=== How to complete this task ===
Exclude images, then output the remaining data verbatim.

==== Source data

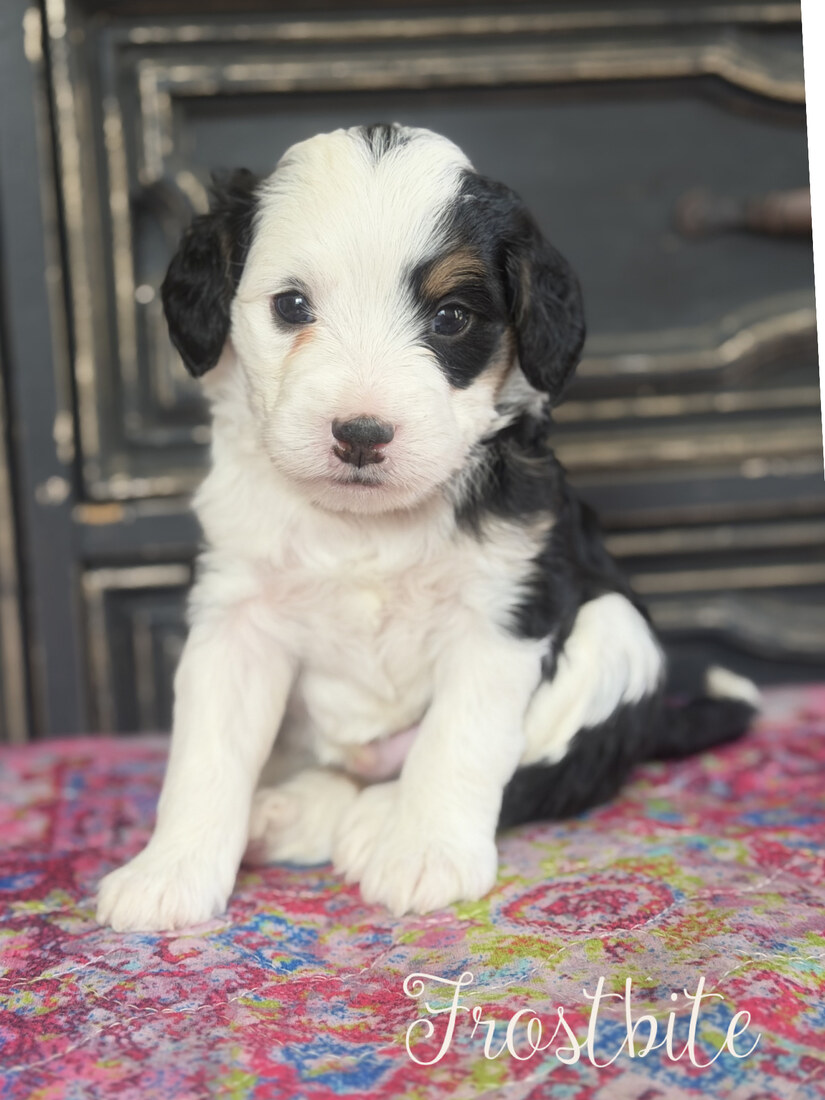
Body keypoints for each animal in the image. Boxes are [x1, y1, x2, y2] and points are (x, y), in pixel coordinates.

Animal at [96, 123, 759, 932]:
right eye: (292, 305)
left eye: (450, 318)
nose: (360, 434)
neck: (366, 524)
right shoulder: (237, 616)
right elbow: (206, 752)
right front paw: (170, 871)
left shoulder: (503, 610)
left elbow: (459, 740)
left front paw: (425, 855)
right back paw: (288, 813)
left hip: (615, 632)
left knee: (538, 773)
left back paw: (379, 818)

========

=== Expected answer ===
Body keypoints for each animal in the image. Boxes are [x1, y1, x2, y2] and points are (x, y), in pixel coordinates.

Animal at [96, 123, 759, 932]:
right eye: (292, 305)
left eye: (450, 318)
nose: (360, 434)
neck: (366, 524)
right shoulder: (237, 616)
right elbow: (206, 752)
right front paw: (170, 871)
left shoulder: (503, 610)
left elbow: (459, 740)
left front paw: (425, 855)
right back paw: (288, 813)
left hip: (615, 632)
left knee: (538, 773)
left back paw: (379, 818)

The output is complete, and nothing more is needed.